It wasn’t too long ago that people were jumping out of windows because the market was spiraling down into a dark and evil abyss. Now the market seems to hit new all-time highs every day. And that’s not all. The S&P 500 has risen for the last 6 months straight. No wonder everyone is feeling a bit happier these days. The question now is what lies ahead?
In order to really get a sense of what may be in store, it’s helpful to consider what might be behind the current strength.
The first quarter ended with strong earnings and housing reports. Also, gas prices fell. These positives may have countered the fear that many investors have over domestic deficits and financial instability in Europe.
Don’t get me wrong, the domestic economy isn’t ripping it up. GNP expanded at an annual rate of only 2.5% in the first quarter. It’s nice, but it’s not stellar. But it’s that muted growth that reinforced investors’ hopes that the Fed will continue to juice the system with stimulus – and they like that idea. Also, with fixed income bonds being so risky and paying such paltry rates more investors are willing to give equities a try. They may feel that they have no other option. And this rush of new investors into the market is also helping push stock prices higher.
A Closer Look At The Positives And Negatives
Lets look at corporate earnings because ultimately that’s what drives stock prices. Earnings were only up 3.9% over the last 12 months. And sales were actually down a fraction according to Reuters. 70% of the companies that have reported beat earnings estimates but half failed to hit their sales projections. You can see that this is a very mixed bag.
Fuel prices fell by 3.5% last month. And that’s 9% below the average price in 2012 as reported by AAA. Home prices are up 9.3% over the last 12 months and that’s the best results in the housing market since 2006. These are both very strong positives for equity investors. Strong housing prices often lead to more consumer spending. This (and lower gas prices) generally are powerful stimuli for the economy at large.
Even though people are very concerned about what’s happening in foreign economies, overseas markets have done well. That’s more proof that the market is extremely difficult to predict in the short run. The one area that has been a big downer for investors has been gold. People who buy gold won’t remember April with any fondness. GLD (the largest ETF that we can use as a proxy for gold) fell 7.5% last month. And it’s 23% off of the high it reached in 2011.
As always, there are positives and negatives competing with each other. If some “wisenheimer” commentator tries to convince you that the market is going to do this or that it’s because he or she is ignoring one side of the story or the other.
The market has rewarded investors recently.
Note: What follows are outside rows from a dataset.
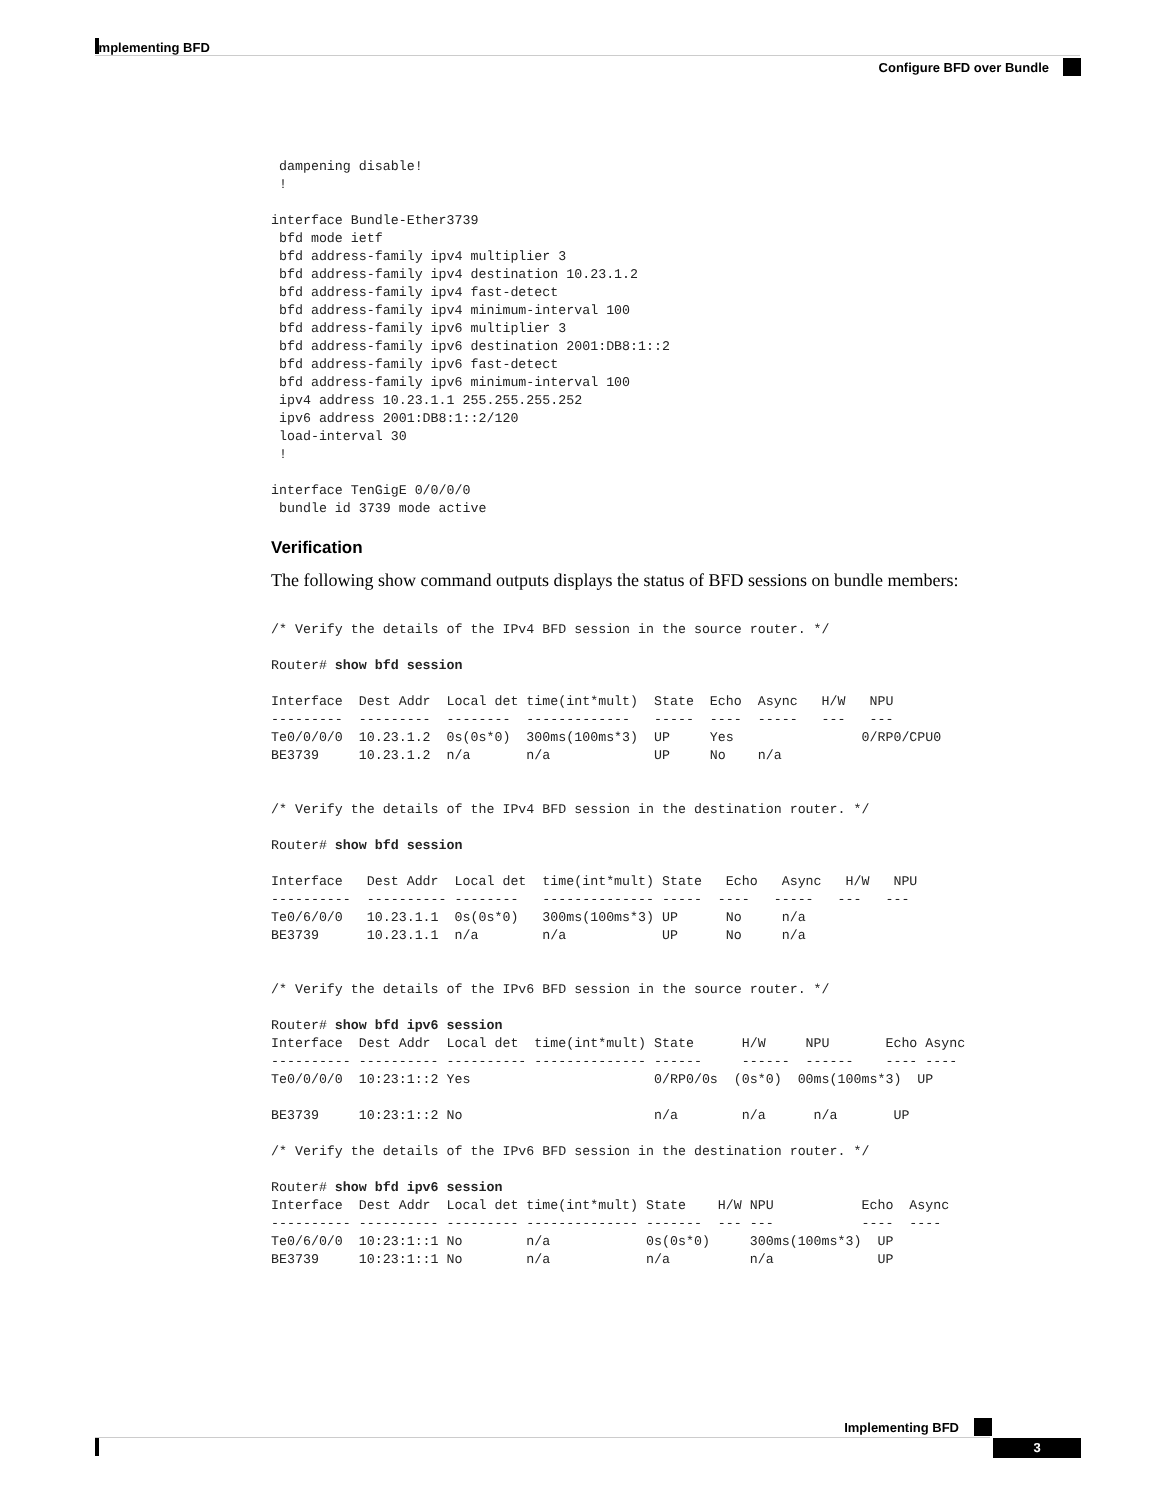Implementing BFD
Configure BFD over Bundle
 dampening disable!
 !

interface Bundle-Ether3739
 bfd mode ietf
 bfd address-family ipv4 multiplier 3
 bfd address-family ipv4 destination 10.23.1.2
 bfd address-family ipv4 fast-detect
 bfd address-family ipv4 minimum-interval 100
 bfd address-family ipv6 multiplier 3
 bfd address-family ipv6 destination 2001:DB8:1::2
 bfd address-family ipv6 fast-detect
 bfd address-family ipv6 minimum-interval 100
 ipv4 address 10.23.1.1 255.255.255.252
 ipv6 address 2001:DB8:1::2/120
 load-interval 30
 !

interface TenGigE 0/0/0/0
 bundle id 3739 mode active
Verification
The following show command outputs displays the status of BFD sessions on bundle members:
/* Verify the details of the IPv4 BFD session in the source router. */

Router# show bfd session

Interface  Dest Addr  Local det time(int*mult)  State  Echo  Async   H/W   NPU
---------  ---------  --------  -------------   -----  ----  -----   ---   ---
Te0/0/0/0  10.23.1.2  0s(0s*0)  300ms(100ms*3)  UP     Yes                0/RP0/CPU0
BE3739     10.23.1.2  n/a       n/a             UP     No    n/a


/* Verify the details of the IPv4 BFD session in the destination router. */

Router# show bfd session

Interface   Dest Addr  Local det  time(int*mult) State   Echo   Async   H/W   NPU
----------  ---------- --------   -------------- -----  ----   -----   ---   ---
Te0/6/0/0   10.23.1.1  0s(0s*0)   300ms(100ms*3) UP      No     n/a
BE3739      10.23.1.1  n/a        n/a            UP      No     n/a


/* Verify the details of the IPv6 BFD session in the source router. */

Router# show bfd ipv6 session
Interface  Dest Addr  Local det  time(int*mult) State      H/W     NPU       Echo Async
---------- ---------- ---------- -------------- ------     ------  ------    ---- ----
Te0/0/0/0  10:23:1::2 Yes                       0/RP0/0s  (0s*0)  00ms(100ms*3)  UP

BE3739     10:23:1::2 No                        n/a        n/a      n/a       UP

/* Verify the details of the IPv6 BFD session in the destination router. */

Router# show bfd ipv6 session
Interface  Dest Addr  Local det time(int*mult) State    H/W NPU           Echo  Async
---------- ---------- --------- -------------- -------  --- ---           ----  ----
Te0/6/0/0  10:23:1::1 No        n/a            0s(0s*0)     300ms(100ms*3)  UP
BE3739     10:23:1::1 No        n/a            n/a          n/a             UP
Implementing BFD
3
There are good reasons for this and that strength may indeed persist. But there are always risks and things can change very quickly. Don’t let that impact how you invest. In the long-run, you’re better off if you resist getting caught up in the emotional side of investing and stick to your long-term strategy – be it buy and hold or market timing.
For example, rather than try to predict the future, one alternative is to allow the market to tell you which of the competing forces have the edge at the moment. Then all you have to do is follow that direction.
I suggest that you have no emotional attachment to whatever investment process you use and be willing to be wrong. Overtime, the most successful investors are those with a proven investment strategy they stick with.
Are you changing your investments now? Are you becoming more aggressive? More defensive? Are you asking yourself other investment questions before you make a move right now? Why?